Ich liege auf der Holzbank vor der Hütte und schaue in den Sternenhimmel. Hier oben ist es dunkler als in der Stadt. Nicht nur, dass man mehr Sterne sieht, sie funkeln auch um einiges heller und scheinen näher zu sein. Mit jeder Minute, die man in die Dunkelheit starrt werden es mehr. Den großen Wagen kenne ich. Auch den Jupiter finde ich schnell und Orion würde ich an seinem Gürtel erkennen, wenn er zu sehen wäre. In dieser Nacht zeigt er sich nicht. Der Sternenhimmel auf meiner Lichtung ist von den Wipfeln der Fichten, Eichen und Buchen begrenzt. Obwohl ich irgendwann nachts in einer Wüste in den Sternenhimmel blicken möchte, bin ich froh, hier nur einen Teil der Unendlichkeit über mir zu haben. Bei zu großer Weite verliere ich mich. Ein Stück Unendlichkeit dagegen, ist genau richtig.
Als alle eingeschlafen waren, bin ich noch einmal aufgestanden und nach draußen gegangen. Barfuß – das ist wichtig, weil ich das warme Holz der Bank unter mir spüren möchte, wenn über mir ein Stück Unendlichkeit schimmert. Ich bin nicht alleine, dass ist man hier nie. Eine Siebenschläfer Familie läuft über die Stromleitung, Glühwürmchen imitieren vom Himmel gefallene Sterne und überall im Wald raschelt es. Ich bin ein Angsthase, aber hier in der Dunkelheit fühle ich mich geborgen. Solange noch irgendjemand im Haus schläft, bin ich gerne alleine draußen. Seltsam, dass ich gerade die Unendlichkeit nicht teilen möchte. Sie würde für alle reichen.

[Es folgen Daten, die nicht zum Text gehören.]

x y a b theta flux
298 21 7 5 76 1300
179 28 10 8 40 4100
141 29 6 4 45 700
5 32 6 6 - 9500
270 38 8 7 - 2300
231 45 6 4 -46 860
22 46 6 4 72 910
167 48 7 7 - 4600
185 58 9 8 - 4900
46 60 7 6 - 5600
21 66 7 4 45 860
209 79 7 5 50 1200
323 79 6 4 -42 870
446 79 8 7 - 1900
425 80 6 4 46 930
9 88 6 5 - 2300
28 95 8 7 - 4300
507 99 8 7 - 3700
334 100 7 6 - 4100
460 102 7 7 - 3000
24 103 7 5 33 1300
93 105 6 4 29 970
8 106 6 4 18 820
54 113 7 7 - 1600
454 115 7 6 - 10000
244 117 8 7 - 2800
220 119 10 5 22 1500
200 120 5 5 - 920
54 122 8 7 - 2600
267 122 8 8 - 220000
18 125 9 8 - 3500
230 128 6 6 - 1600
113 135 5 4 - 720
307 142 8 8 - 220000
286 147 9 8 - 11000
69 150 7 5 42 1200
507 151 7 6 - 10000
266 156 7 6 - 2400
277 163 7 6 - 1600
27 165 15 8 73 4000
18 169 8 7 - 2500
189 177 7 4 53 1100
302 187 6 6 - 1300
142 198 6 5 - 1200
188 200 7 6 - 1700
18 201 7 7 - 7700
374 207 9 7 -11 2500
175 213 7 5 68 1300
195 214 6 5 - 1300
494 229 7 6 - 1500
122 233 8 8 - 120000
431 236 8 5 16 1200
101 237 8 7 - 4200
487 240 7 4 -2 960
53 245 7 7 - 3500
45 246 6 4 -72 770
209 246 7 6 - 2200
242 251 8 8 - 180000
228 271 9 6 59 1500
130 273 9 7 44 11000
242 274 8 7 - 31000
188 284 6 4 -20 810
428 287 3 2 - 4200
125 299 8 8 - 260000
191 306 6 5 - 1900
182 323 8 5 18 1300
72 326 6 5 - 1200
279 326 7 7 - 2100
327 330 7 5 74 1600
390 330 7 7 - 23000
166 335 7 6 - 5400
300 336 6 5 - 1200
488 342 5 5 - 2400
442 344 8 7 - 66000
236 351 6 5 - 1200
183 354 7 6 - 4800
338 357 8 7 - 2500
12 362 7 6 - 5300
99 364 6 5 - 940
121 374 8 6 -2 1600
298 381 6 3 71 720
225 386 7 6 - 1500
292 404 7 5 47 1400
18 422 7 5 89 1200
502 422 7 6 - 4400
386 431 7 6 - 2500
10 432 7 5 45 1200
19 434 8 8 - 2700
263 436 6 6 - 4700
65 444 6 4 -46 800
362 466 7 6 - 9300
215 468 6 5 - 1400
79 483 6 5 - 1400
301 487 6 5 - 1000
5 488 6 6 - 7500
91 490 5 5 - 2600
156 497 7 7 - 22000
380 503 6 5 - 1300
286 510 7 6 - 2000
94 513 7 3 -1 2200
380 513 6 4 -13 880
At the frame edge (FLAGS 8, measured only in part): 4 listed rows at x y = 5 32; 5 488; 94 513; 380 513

„Seit Beginn der Urgeschichte sind rund hundert Milliarden menschliche Wesen auf Erden gewandelt. Eine sonderbare Zahl, denn durch einen merkwürdigen Zufall gibt es etwa hundert Milliarden Sterne in unserem begrenzten Universum der Milchstraße. Also scheint für jeden Menschen, der je gelebt hat, in unserm Teil des Alls ein Stern.“ So schreibt Clarke im Vorwort seines Buches Odyssee 2001. Ein schöner Gedanke. Könnte ich mir einen Stern aussuchen, dann würde ich Beteigeuze, die Schulter Orions, nehmen. Vor einigen Jahren erzählte ich es einem und er lachte, weil er wusste, dass ich einen Stern wählen würde, der gut zu erkennen und einfach wieder zu finden sei. Für ihn hatte ich Riegel, den Fuß Orions, gewählt. Er bat mich zu tauschen, da seine Schultern breiter als die meinen seien, aber ich war stur. Auch seine Füße waren größer als die meinen und Standfestigkeit erschien mir wichtiger, da wir uns eh Schulter an Schulter befanden, wenn ich mich zwei Stufen über ihn stellte. Damals nickte er und jetzt wo er nicht mehr da ist, sind es Beteigeuze und Riegel für die nächsten 13.000 Jahre noch immer. Danach ist Orion von Mitteleuropa aus nicht mehr zu sehen. Vermutlich denkt dann aber auch niemand mehr an uns. Vielleicht suchen wir uns dann einen anderen Stern oder ich weiß, welchen Stern er sich selbst gewählt hätte. Clark schreibt weiter, dass jeder dieser Sterne in unserer Milchstraße eine Sonne ist. „Oft eine hellere und herrlichere als der unsere kleine Sonne. Und viele – möglicherweise die meisten – dieser entfernten Sonnen besitzen Planeten, die sie umkreisen. Fraglos gibt es daher genügend Land im All, um jeden Typ menschlicher Spezies, vom ersten Affenmenschen bis zu uns, seinen eigenen privaten Himmel – oder seine eigene private Hölle finden zu lassen.“ Für eine Nacht waren wir Beteigeuze und Riegel – sie waren ja genau über uns. In allen anderen Nächten, befanden wir uns in einem anderen Teil des Universums. Irgendwo da oben gibt es zwei Sterne, die sich ganz nahe sind aber doch sehr unterschiedlich. Ich glaube sie sind weit weg von der Erde, denn die mochte er noch nie und ich bin in etwa 40 Jahren flexibel genug mir einen anderen Teil der Milchstraße anzusehen.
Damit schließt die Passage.